TRIBAL AFRICAN ART
MAKONDE (WAMAKONDE)
Tanzania and Mozambique
According to legend, shortly after the Creation, the first man, wandering around outside the bush, sculpted a female figure out of wood, and the statue became a real woman who gave him many children and, after her death, became the venerated ancestress of the Makonde. This accounts for the ancestress cult as well as the profusion of sculpted female figures, kept in huts.
In the traditional homelands of the
Makonde the primary source of food comes from slash and burn farming. Crops include maize,
sorghum, and cassava. This is often supplemented by hunting.
The precolonial Makonde lived in dispersed settlements. Each
settlement was composed of a small number of households headed by men belonging to a
matrilineal kinship unit called a likola. A likola was said to derive from a
common female ancestor, revered as a life-giver and protector, who was represented by
figurines only a few inches tall. Carved from soft wood, the images were embellished with
traditional body decoration: the face and torso had geometrical designs, and the upper lip
exhibited the lip-plug worn by Makonde women of the time. People often carried such
carvings with them on long journeys. For example, a man going out to hunt might have tied
one to his back or hip to protect him from danger.
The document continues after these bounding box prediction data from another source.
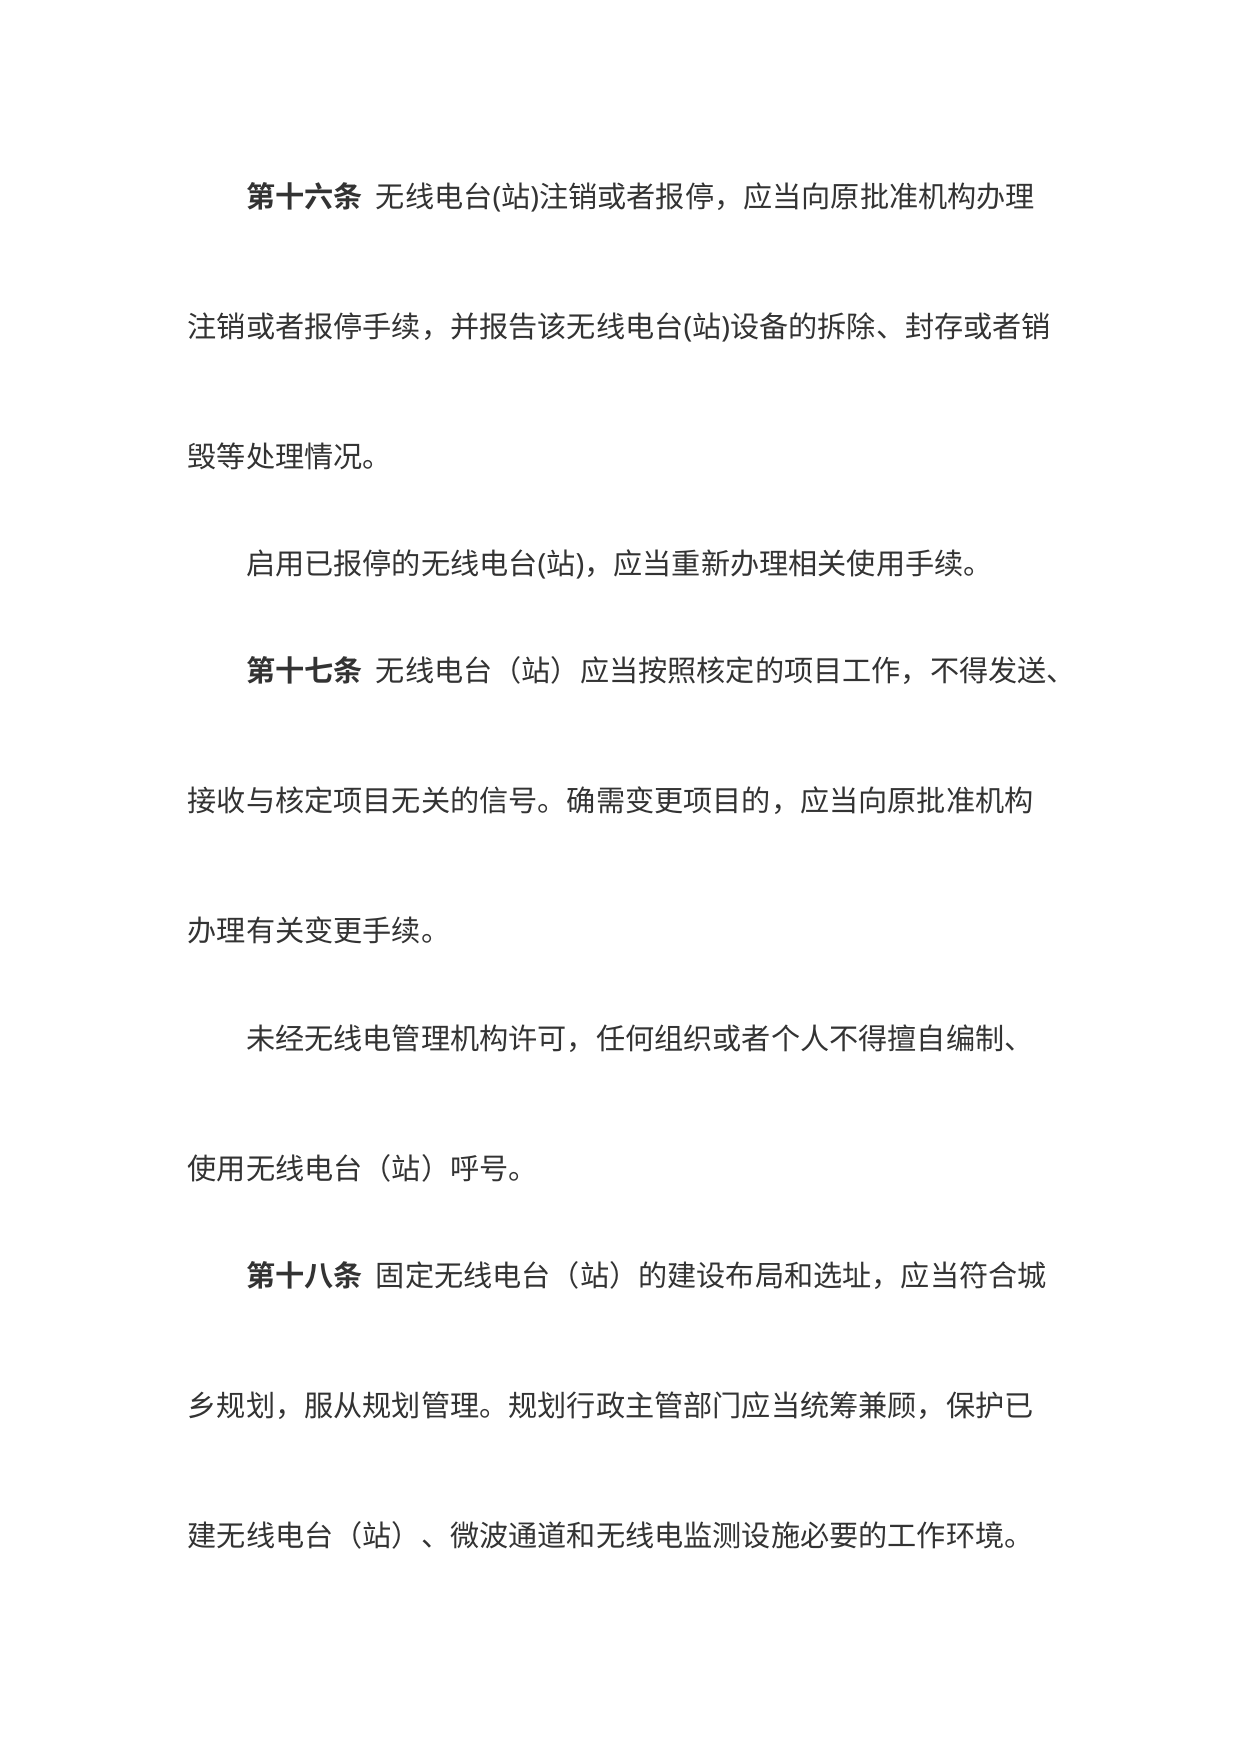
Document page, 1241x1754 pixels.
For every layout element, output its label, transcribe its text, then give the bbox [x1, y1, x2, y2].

text 未经无线电管理机构许可，任何组织或者个人不得擅自编制、使用无线电台（站）呼号。 [187, 1004, 1053, 1199]
text 第十七条 无线电台（站）应当按照核定的项目工作，不得发送、接收与核定项目无关的信号。确需变更项目的，应当向原批准机构办理有关变更手续。 [187, 637, 1053, 962]
text 启用已报停的无线电台(站)，应当重新办理相关使用手续。 [187, 529, 1053, 594]
text 第十六条 无线电台(站)注销或者报停，应当向原批准机构办理注销或者报停手续，并报告该无线电台(站)设备的拆除、封存或者销毁等处理情况。 [187, 162, 1053, 487]
text 第十八条 固定无线电台（站）的建设布局和选址，应当符合城乡规划，服从规划管理。规划行政主管部门应当统筹兼顾，保护已建无线电台（站）、微波通道和无线电监测设施必要的工作环境。 [187, 1241, 1053, 1566]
The most important carving used in initiation ceremonies was the lipiko (or mapiko) mask, which was worn over the top of the head, tilted back so the wearer could look out through the mouth. The masks sometimes represent ancestral spirits, sometimes animals. The ancestors come back masked in order to express their joy at the successful achievement of initiation. Their presence is proof of the tight bonds that exist between the living and the dead. The Makonde masks may attain great expressiveness. Some are simple in form, with static concave planes; others display an organically sensed rounded style. The naturalism is exaggerated in many masks, with their full lips and receding cranium. The faces of the masks are often scarified. The Makonde have two main types of masks: helmet crests, known as lipiko, and face masks. The anthropomorphic face masks portray particular individuals or occasionally represent sickness. Design elements frequently include scarification marks, and eyebrows, lashes and coiffure made of real hair affixed with wax. The helmet masks have strong, Negroid features. Male masks have beards, female ones lip-plugs and a travesty of the male dancer body masks in which two breasts are depicted in the middle of the wax tattoos. The body masks celebrate the return of young men to the village after they have been initiated into adult life. The men who wear them cover their faces with a mask of a feminine face. They represent pregnant women. The feminine mask dances with great composure while a masculine mask dramatizes the pains of childbirth. An orchestra of drummers accompanies the dances. Certain masks must inspire terror in the women, who may only view their apparition with their upper body bent over and their head facing down towards the ground. Animal masks are provided with long ears and horns, and dancers in ape masks turn acrobatic somersaults.
The Makonde are almost the only ethnicity in East Africa to create fairly naturalistic sculptures primarily maternity figures, which are intended to ensure the fertility of the fields and women. The upper lip of the female figurine is elongated by a labret. The standing figures often have the arms separated from the body. These male and female figures represent ancestors, and have apotropaic functions. Famous, too, are the milete: small wooden boxes for medicines, snuff or gunpowder, the lids of which bear pretty motifs of rosettes and animal figures.